US-Medienberichten zufolge muss rund ein Drittel der Belegschaft gehen. Gewerkschafter fürchten um die Glaubwürdigkeit der Zeitung, die Amazon-Gründer Jeff Bezos 2013 übernommen hatte.

One Franklin Square, home of the Washington Post newspaper in downtown Washington, Wednesday, Feb. 4, 2026. (AP Photo/Pablo Martinez Monsivais)
Washington Post
Die «Washington Post» streicht zahlreiche Stellen.Bild: keystone

Der geschäftsführende Chefredaktor Matt Murray sprach in einer Mitteilung an die insgesamt rund 800 Journalistinnen und Journalisten von einer «schmerzhaften» Umstrukturierung der «Washington Post». Sie ermögliche es, die Zukunft der Zeitung zu sichern.

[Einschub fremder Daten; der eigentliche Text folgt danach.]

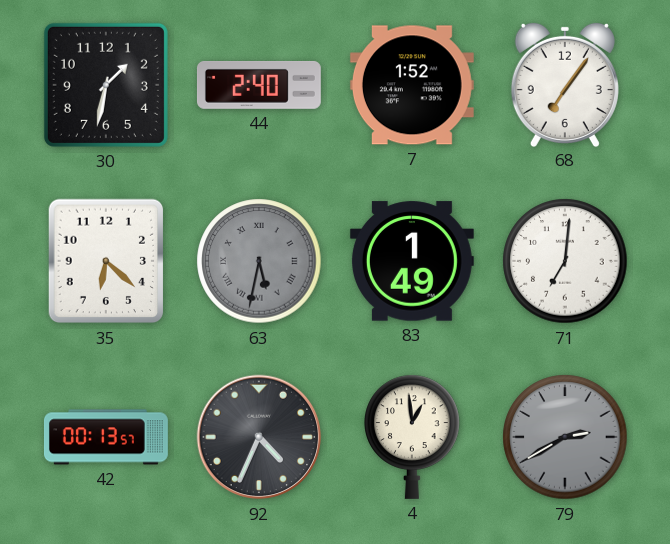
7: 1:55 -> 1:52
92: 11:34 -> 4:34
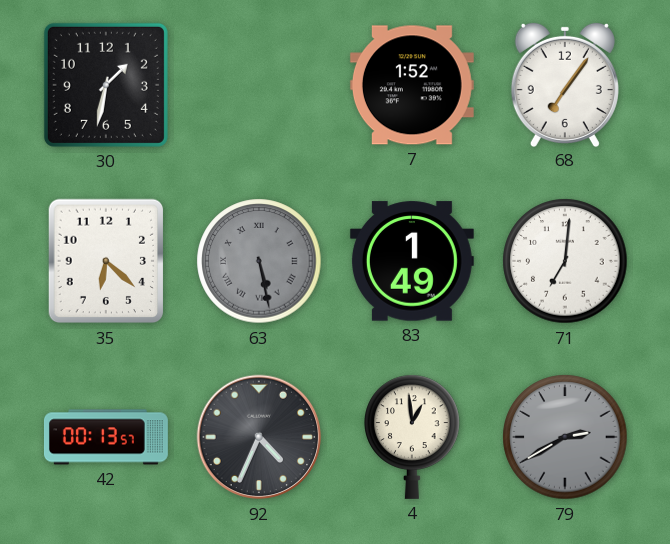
44: 2:40 -> none
63: 5:32 -> 5:28
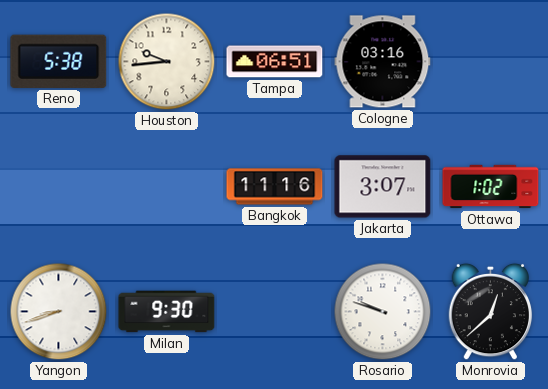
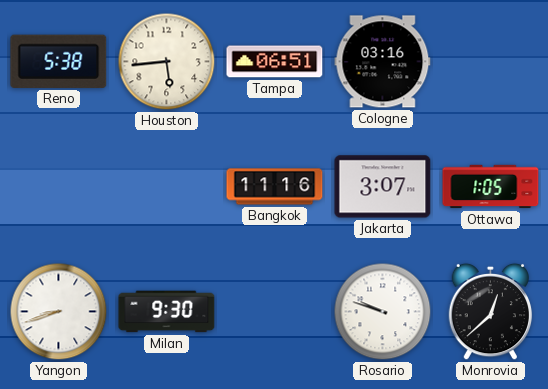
Houston: 9:44 -> 5:44
Ottawa: 1:02 -> 1:05
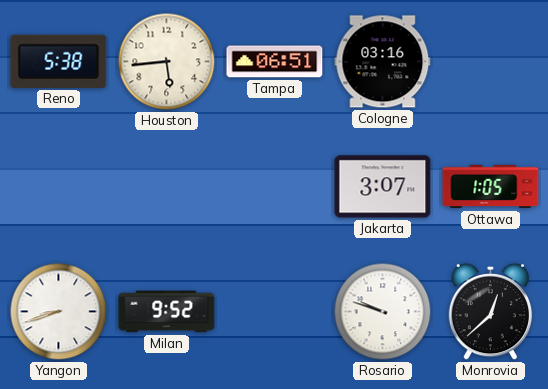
Bangkok: 11:16 -> none
Milan: 9:30 -> 9:52
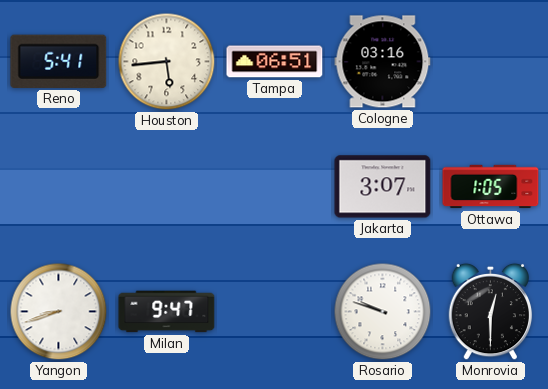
Reno: 5:38 -> 5:41
Milan: 9:52 -> 9:47
Monrovia: 12:38 -> 12:30
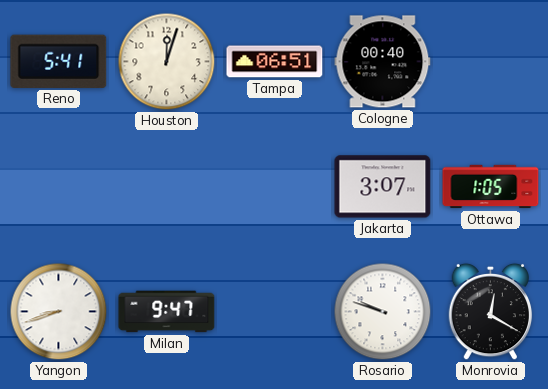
Houston: 5:44 -> 12:03
Cologne: 03:16 -> 00:40
Monrovia: 12:30 -> 12:20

Die genaue Zahl der betroffenen Stellen nannte Murray nicht.

Nach AFP-Informationen müssen die meisten Auslandskorrespondenten der Zeitung gehen. Unter anderem werde die Berichterstattung über den Nahen Osten drastisch eingeschränkt, sagte ein Korrespondent, der nicht namentlich genannt werden wollte.

Auch die Lokalnachrichten, die Sportseiten sowie die Buchbeilage sind massiv betroffen, wie aus der Redaktion verlautete. Die hauseigene Gewerkschaft erklärte:

«Eine Redaktion kann nicht ausgehöhlt werden, ohne dass dies Konsequenzen für ihre Glaubwürdigkeit, Reichweite und Zukunft hat.»

Bezos wandte sich Trump zu

Die Tageszeitung, die den Watergate-Skandal aufdeckte und deren Reporter zahlreiche Pulitzer-Preise erhielten, schreibt laut Medienberichten seit Jahren rote Zahlen. Ein Grund sind Abo-Kündigungen im Zusammenhang mit Bezos' Zuwendung zu US-Präsident Donald Trump.

Bereits im Präsidentschaftswahlkampf 2024 hatte die «Washington Post» entgegen ihrer Tradition darauf verzichtet, die demokratische Bewerberin Kamala Harris mit einem Leitartikel zu unterstützen. Im Jahr 2024 sorgte zudem eine erste Umstrukturierung der Redaktion für Unruhe. Viele Medienschaffende wechselten daraufhin zur Konkurrenz.

Während der ersten Amtszeit Trumps (2017 bis 2021) war es der Zeitung dank seiner als schonungslos geltenden Berichterstattung wirtschaftlich relativ gut gegangen. Nach der Abwahl des Rechtspopulisten im Herbst 2020 liess das Interesse der Leserinnen und Leser jedoch nach und die Geschäftszahlen brachen ein.